● **To do**:
1/ Please rewrite the paragraph of the cloud computing summary that begins "Cloud computing can reduce TtV" in shorter form, keeping its main facts.
2/ Quote the cloud computing summary word for word between "Cloud computing can" and "a convenient package.", inclusive.
3/ In the cloud computing summary, what model does cloud computing shift IT resource acquisition toward?

● **Document extract**:
----

Thursday, May 21, 2009

Cloud Computing lowers Time-to-Value and economic barriers to acquiring enterprise IT resources

Highlights of Cloud Europe Expo Conference (London Barbican, 20-21st May 2009)

Executive Summary:
Cloud computing has the potential to significantly lower the time-to-value (TtV) and economic barriers to acquiring enterprise IT resources.

Cloud computing can reduce TtV by reducing the time between ordering a server and it being deployed from a few weeks to a few minutes. This is achievable due to virtualisation technologies that allow companies to create virtual machines in a matter moments and thus resell computing resources to customers in a convenient package.

Cloud computing significantly changes the economics of information systems as shifts IT resource acquisition from a high upfront capital investment to that of a 'pay-as-you-go' service. This shift in economic model has been arguably made possible by changes to revenue generation models of operating system vendors. Revenue models seem to shifting from a large one-off upfront licensing model towards a zero up-front licensing model with product development supported by revenue generated from maintenance and consulting services. The convergence of almost instant server delivery and a 'pay-as-you-go' charge model is a highly elastic IT infrastructure that can be cost effectively expanded and contracted within minutes.
Cloud computing is a promising enterprise technology for the reasons mentioned above however when undertaking such a project many issues need to be taken into account. Most notably cost of bandwidth, suitability of performance, sustainability of providers, the lack of financial liability written in current SLAs, migration, lock-in, data security and operational & governance risks. If convincing answers to these issues can be found then a move to cloud could be a good business decision.

The following sections contains highlights from speakers at the Cloud Expo Europe Conference (London Barbican, 20-21st May 2009) http://www.cloudexpoeurope.com/

1. Adam Afrigie (Shadow Minister for Innovation Universities and Skills)

----

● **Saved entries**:

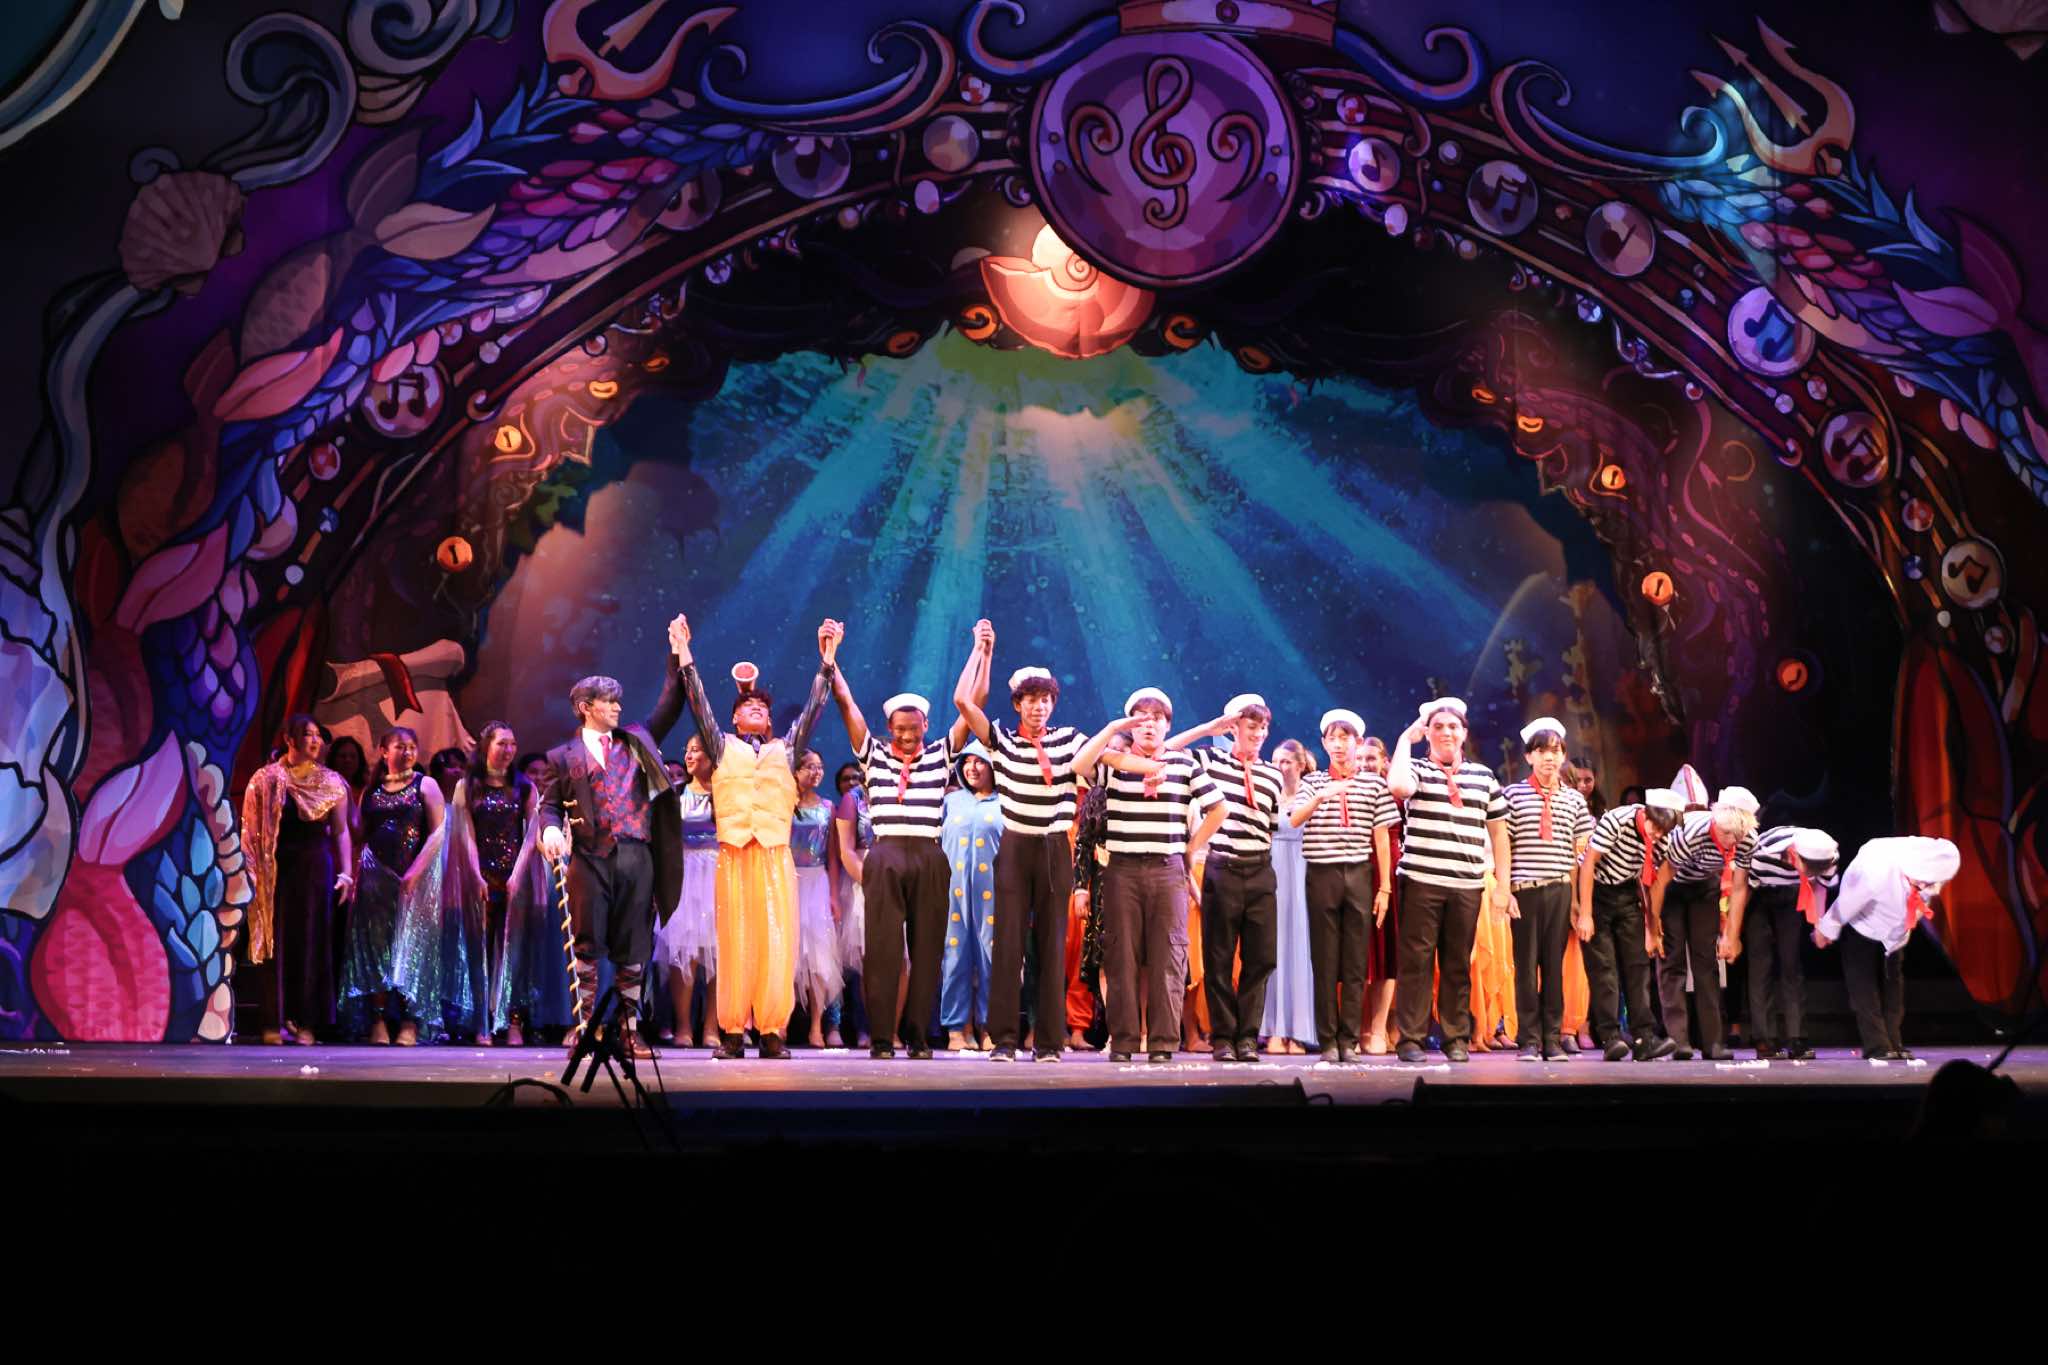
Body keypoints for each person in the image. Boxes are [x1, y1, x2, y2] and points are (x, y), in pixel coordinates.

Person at [671, 616, 836, 1060]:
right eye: (749, 706)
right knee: (736, 941)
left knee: (776, 943)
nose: (757, 709)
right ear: (734, 717)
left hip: (775, 854)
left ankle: (771, 1031)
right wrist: (684, 652)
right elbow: (698, 702)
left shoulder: (787, 749)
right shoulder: (722, 745)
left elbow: (813, 710)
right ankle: (731, 1031)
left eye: (763, 707)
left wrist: (827, 663)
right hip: (735, 852)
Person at [537, 621, 689, 1061]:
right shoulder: (561, 757)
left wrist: (677, 652)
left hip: (636, 855)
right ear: (585, 707)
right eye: (609, 701)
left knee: (634, 947)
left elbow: (671, 703)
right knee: (585, 945)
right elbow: (550, 805)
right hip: (589, 857)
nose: (618, 707)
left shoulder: (637, 741)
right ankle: (584, 1027)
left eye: (619, 700)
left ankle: (628, 1031)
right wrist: (550, 828)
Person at [829, 625, 976, 1059]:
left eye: (914, 728)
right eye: (900, 729)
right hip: (887, 853)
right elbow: (847, 704)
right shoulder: (873, 754)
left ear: (926, 725)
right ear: (889, 728)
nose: (908, 736)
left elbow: (972, 705)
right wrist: (831, 659)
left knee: (927, 951)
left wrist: (978, 651)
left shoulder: (941, 754)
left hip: (929, 855)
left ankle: (917, 1036)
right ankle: (881, 1038)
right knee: (883, 950)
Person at [953, 622, 1088, 1063]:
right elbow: (963, 701)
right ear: (1017, 704)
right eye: (1031, 699)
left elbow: (1100, 759)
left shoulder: (1070, 740)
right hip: (1014, 847)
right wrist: (982, 651)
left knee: (1051, 945)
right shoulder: (1003, 743)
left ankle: (1048, 1042)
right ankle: (1005, 1040)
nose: (1039, 707)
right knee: (1008, 944)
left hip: (1054, 848)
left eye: (1045, 699)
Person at [1073, 688, 1226, 1063]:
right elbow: (1079, 764)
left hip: (1166, 869)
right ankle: (1124, 1041)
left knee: (1168, 956)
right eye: (1140, 718)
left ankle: (1162, 1042)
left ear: (1167, 725)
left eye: (1156, 718)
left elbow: (1218, 809)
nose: (1149, 724)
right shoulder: (1114, 762)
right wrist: (1113, 728)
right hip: (1121, 870)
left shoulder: (1184, 765)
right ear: (1131, 725)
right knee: (1120, 957)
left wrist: (1190, 848)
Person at [1386, 697, 1511, 1064]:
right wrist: (1405, 740)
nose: (1446, 732)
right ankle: (1411, 1039)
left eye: (1453, 727)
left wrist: (1503, 887)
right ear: (1427, 733)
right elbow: (1398, 787)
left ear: (1464, 733)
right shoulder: (1417, 769)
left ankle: (1456, 1037)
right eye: (1438, 726)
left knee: (1457, 963)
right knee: (1417, 962)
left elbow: (1499, 834)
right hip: (1420, 882)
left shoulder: (1483, 777)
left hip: (1467, 883)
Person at [1164, 695, 1285, 1063]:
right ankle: (1223, 1037)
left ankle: (1247, 1036)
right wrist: (1209, 728)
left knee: (1261, 958)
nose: (1258, 734)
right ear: (1234, 729)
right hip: (1223, 868)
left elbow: (1271, 827)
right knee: (1218, 958)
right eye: (1251, 727)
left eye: (1263, 728)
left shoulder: (1272, 774)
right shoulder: (1212, 762)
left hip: (1260, 869)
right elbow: (1168, 749)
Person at [432, 720, 561, 1046]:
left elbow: (531, 834)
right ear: (486, 746)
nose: (508, 750)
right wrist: (476, 874)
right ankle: (482, 1022)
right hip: (480, 874)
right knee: (479, 949)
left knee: (515, 949)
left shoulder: (523, 787)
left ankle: (514, 1021)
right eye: (502, 743)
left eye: (512, 744)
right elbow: (465, 832)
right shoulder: (467, 786)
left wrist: (517, 875)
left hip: (515, 876)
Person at [1288, 708, 1395, 1063]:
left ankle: (1348, 1040)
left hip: (1359, 873)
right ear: (1323, 743)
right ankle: (1328, 1041)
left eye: (1345, 738)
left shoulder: (1374, 784)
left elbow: (1381, 836)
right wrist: (1322, 795)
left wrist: (1384, 888)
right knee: (1324, 960)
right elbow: (1294, 819)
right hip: (1322, 873)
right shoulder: (1313, 781)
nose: (1338, 744)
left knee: (1355, 961)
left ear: (1358, 742)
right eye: (1332, 738)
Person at [241, 714, 354, 1045]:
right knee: (274, 943)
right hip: (275, 870)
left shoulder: (331, 782)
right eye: (308, 734)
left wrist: (346, 873)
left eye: (318, 735)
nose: (315, 741)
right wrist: (250, 871)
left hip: (315, 870)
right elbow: (250, 829)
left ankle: (306, 1023)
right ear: (289, 739)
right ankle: (272, 1021)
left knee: (311, 942)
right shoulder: (265, 779)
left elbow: (341, 831)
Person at [342, 727, 446, 1044]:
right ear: (384, 752)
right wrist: (342, 798)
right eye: (400, 746)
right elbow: (358, 833)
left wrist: (415, 871)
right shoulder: (372, 789)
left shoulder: (425, 784)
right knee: (378, 949)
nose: (408, 752)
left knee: (412, 947)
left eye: (412, 746)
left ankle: (410, 1021)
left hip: (414, 880)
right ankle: (378, 1019)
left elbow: (439, 832)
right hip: (375, 880)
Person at [1813, 836, 1959, 1060]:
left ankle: (1894, 1042)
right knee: (1864, 988)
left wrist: (1900, 934)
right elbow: (1848, 902)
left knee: (1893, 984)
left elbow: (1918, 905)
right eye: (1922, 882)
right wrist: (1826, 929)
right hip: (1862, 924)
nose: (1926, 887)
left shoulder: (1933, 864)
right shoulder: (1876, 870)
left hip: (1894, 930)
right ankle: (1877, 1046)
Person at [1500, 717, 1595, 1061]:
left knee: (1554, 966)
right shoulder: (1512, 795)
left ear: (1563, 756)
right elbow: (1504, 847)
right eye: (1541, 751)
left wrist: (1577, 901)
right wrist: (1506, 890)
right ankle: (1528, 1039)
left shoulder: (1574, 800)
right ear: (1529, 756)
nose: (1549, 758)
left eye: (1555, 751)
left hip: (1559, 889)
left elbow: (1578, 852)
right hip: (1524, 890)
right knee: (1525, 967)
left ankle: (1552, 1039)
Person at [1647, 785, 1759, 1060]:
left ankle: (1713, 1043)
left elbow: (1739, 888)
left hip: (1704, 888)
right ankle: (1678, 1041)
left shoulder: (1747, 839)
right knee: (1671, 961)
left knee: (1706, 963)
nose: (1730, 841)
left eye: (1737, 835)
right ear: (1715, 822)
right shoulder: (1691, 833)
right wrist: (1652, 927)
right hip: (1672, 889)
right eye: (1725, 833)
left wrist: (1731, 935)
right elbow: (1661, 881)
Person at [1576, 787, 1684, 1060]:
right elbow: (1588, 864)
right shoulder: (1617, 821)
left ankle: (1644, 1038)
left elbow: (1651, 884)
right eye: (1655, 827)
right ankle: (1610, 1038)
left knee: (1637, 967)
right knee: (1604, 970)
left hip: (1627, 894)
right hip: (1597, 891)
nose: (1657, 835)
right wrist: (1585, 914)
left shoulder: (1663, 839)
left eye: (1663, 831)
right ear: (1646, 813)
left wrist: (1652, 930)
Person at [1743, 825, 1840, 1059]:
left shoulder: (1827, 857)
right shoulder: (1763, 853)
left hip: (1793, 895)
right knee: (1760, 966)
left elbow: (1819, 887)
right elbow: (1743, 888)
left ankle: (1797, 1038)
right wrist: (1730, 928)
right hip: (1759, 895)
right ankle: (1764, 1039)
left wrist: (1819, 926)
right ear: (1794, 855)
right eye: (1806, 869)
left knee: (1791, 964)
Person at [654, 732, 720, 1047]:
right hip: (684, 873)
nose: (690, 756)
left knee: (720, 953)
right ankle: (683, 1026)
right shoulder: (675, 794)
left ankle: (712, 1026)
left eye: (697, 750)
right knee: (684, 951)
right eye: (688, 750)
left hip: (719, 872)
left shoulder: (726, 793)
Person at [936, 739, 1002, 1050]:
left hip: (994, 894)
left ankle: (989, 1026)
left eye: (979, 762)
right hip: (953, 893)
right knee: (955, 957)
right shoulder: (950, 802)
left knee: (992, 958)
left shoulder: (1006, 802)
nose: (972, 768)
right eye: (966, 762)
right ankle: (956, 1028)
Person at [1263, 739, 1318, 1055]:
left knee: (1299, 948)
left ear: (1300, 765)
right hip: (1272, 869)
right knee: (1273, 947)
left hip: (1302, 869)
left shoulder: (1310, 794)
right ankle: (1273, 1028)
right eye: (1275, 761)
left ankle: (1298, 1030)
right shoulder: (1267, 793)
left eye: (1285, 761)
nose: (1279, 767)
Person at [792, 748, 845, 1048]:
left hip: (817, 882)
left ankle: (817, 1026)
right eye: (809, 767)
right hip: (789, 880)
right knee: (788, 954)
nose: (816, 772)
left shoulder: (827, 807)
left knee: (819, 957)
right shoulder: (785, 804)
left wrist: (834, 895)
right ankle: (780, 1024)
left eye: (820, 767)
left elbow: (832, 856)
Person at [326, 735, 369, 802]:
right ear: (333, 759)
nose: (348, 760)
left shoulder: (367, 791)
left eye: (353, 756)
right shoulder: (325, 790)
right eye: (342, 756)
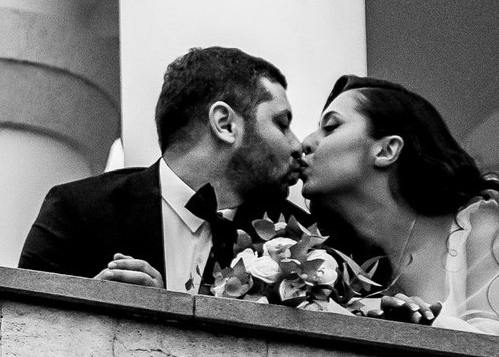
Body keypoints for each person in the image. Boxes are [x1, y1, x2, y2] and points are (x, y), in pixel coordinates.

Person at [299, 74, 499, 341]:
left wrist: (421, 325)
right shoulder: (326, 260)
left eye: (331, 127)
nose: (305, 143)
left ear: (386, 150)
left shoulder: (477, 224)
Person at [20, 46, 306, 292]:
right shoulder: (77, 211)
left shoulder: (297, 239)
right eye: (281, 123)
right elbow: (17, 335)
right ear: (225, 124)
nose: (297, 145)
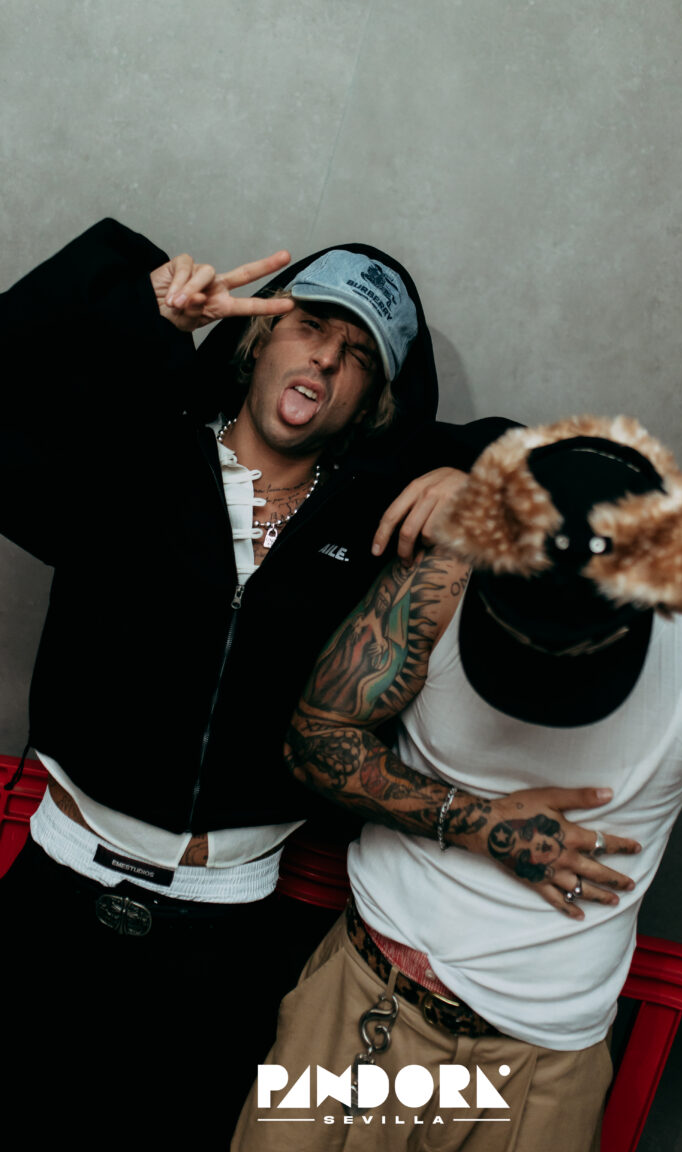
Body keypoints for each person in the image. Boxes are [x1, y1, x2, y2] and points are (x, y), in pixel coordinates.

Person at [0, 219, 513, 1150]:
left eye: (360, 354)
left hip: (225, 940)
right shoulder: (131, 450)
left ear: (375, 402)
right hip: (53, 904)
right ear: (257, 338)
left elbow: (598, 489)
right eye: (310, 324)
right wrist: (133, 311)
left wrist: (493, 478)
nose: (328, 357)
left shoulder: (375, 525)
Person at [235, 414, 682, 1152]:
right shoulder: (445, 577)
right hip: (369, 1005)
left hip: (545, 1067)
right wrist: (478, 823)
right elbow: (316, 737)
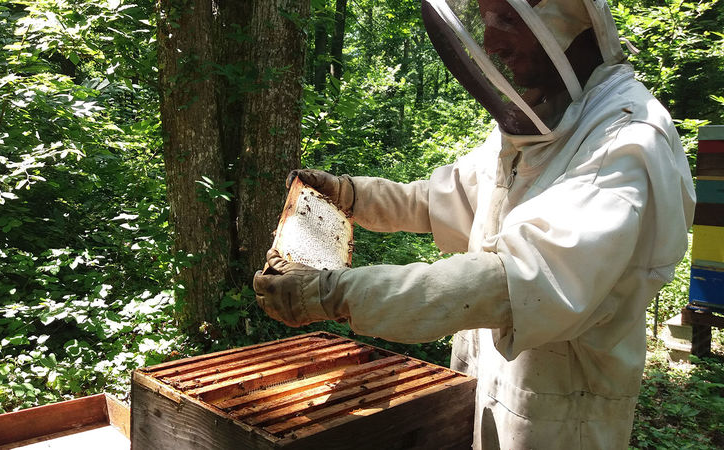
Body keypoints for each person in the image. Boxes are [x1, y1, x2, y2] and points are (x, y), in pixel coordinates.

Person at [253, 0, 695, 447]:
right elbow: (440, 200)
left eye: (506, 18)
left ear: (567, 19)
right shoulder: (541, 117)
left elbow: (519, 280)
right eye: (483, 19)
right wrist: (353, 196)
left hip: (561, 417)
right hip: (487, 383)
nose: (489, 42)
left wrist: (336, 293)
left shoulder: (626, 139)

----

● **Responses to the tasks**:
1/ Cloud computing can cut the time between ordering a server and deploying it from a few weeks to a few minutes. Virtualization technologies make this possible by letting companies create virtual machines in moments and resell computing resources to customers in a convenient package.

2/
Cloud computing can reduce TtV by reducing the time between ordering a server and it being deployed from a few weeks to a few minutes. This is achievable due to virtualisation technologies that allow companies to create virtual machines in a matter moments and thus resell computing resources to customers in a convenient package.

3/ It shifts acquisition from a high upfront capital investment to a "pay-as-you-go" service.